Background: The Lung is the major focus of therapeutic approaches for the inherited disorder cystic fibrosis (CF) as without treatment lung disease is life-limiting. However, the initiating events that predispose the CF lung to cycles of infection, inflammation and resultant tissue damage are still unclear. Inflammation may occur in the CF lung prior to birth in human and several large animal models suggesting an in utero origin for the disease and encouraging further studies prior to birth.

Methods: Here we used the sheep model of CF (CFTR^-/-) and age-matched wild-type (WT) sheep of the same breed to investigate the single cell transcriptomes of proximal and distal lung tissue at 80 days and 120 days of gestation and at term (147 days). Single cell RNA-seq was performed on tissues from 4 to 7 animals of each genotype (WT and CFTR^-/-) at each time point.

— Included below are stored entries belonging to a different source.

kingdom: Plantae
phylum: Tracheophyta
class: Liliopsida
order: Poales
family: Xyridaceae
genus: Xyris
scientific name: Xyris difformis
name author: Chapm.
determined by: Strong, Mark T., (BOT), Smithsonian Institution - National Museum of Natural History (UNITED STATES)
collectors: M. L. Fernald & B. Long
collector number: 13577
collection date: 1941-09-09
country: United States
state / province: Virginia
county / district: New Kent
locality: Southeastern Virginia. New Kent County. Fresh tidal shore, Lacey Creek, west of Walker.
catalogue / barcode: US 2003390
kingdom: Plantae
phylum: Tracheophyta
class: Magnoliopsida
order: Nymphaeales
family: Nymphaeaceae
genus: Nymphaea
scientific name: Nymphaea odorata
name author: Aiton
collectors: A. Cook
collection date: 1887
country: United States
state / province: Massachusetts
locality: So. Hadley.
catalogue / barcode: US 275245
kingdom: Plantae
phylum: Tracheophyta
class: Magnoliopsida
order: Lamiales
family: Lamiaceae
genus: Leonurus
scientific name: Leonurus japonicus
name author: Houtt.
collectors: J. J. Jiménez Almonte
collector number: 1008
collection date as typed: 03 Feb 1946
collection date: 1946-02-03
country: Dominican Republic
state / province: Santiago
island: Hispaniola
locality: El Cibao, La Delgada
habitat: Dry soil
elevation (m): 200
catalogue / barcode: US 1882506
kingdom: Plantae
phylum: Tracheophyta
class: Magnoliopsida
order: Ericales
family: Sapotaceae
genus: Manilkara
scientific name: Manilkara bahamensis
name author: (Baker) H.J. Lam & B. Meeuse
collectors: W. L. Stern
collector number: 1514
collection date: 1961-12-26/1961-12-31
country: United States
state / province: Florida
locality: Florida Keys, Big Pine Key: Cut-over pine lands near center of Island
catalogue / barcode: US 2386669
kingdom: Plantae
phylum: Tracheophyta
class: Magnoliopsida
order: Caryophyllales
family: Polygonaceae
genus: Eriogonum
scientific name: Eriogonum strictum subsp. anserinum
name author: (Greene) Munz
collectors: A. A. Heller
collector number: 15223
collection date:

Results: At term, FOXJ1-expressing ciliated cells are overrepresented in both lung regions from CFTR^-/- lambs, while secretory epithelial and basal cells are underrepresented in proximal lung, as are T cells and monocytes in distal lung. The imbalance in ciliated and basal cells was confirmed by immunohistochemistry. At 120 days of gestation, lymphoid cells are slightly more abundant in proximal and distal lung from CFTR^-/- animals compared to WT, consistent with the transient CF-associated inflammatory response in utero. At 80 days of gestation, T and B cells are underrepresented in both lung regions.

Conclusions: The differences in epithelial cell abundance observed in the CFTR^-/- lambs at term may reflect sequelae from the loss of CFTR on lung development and differentiation in utero. These findings provide novel insights into the cellular mechanisms of pathology and may be relevant to the design of new therapeutic approaches for CF lung disease.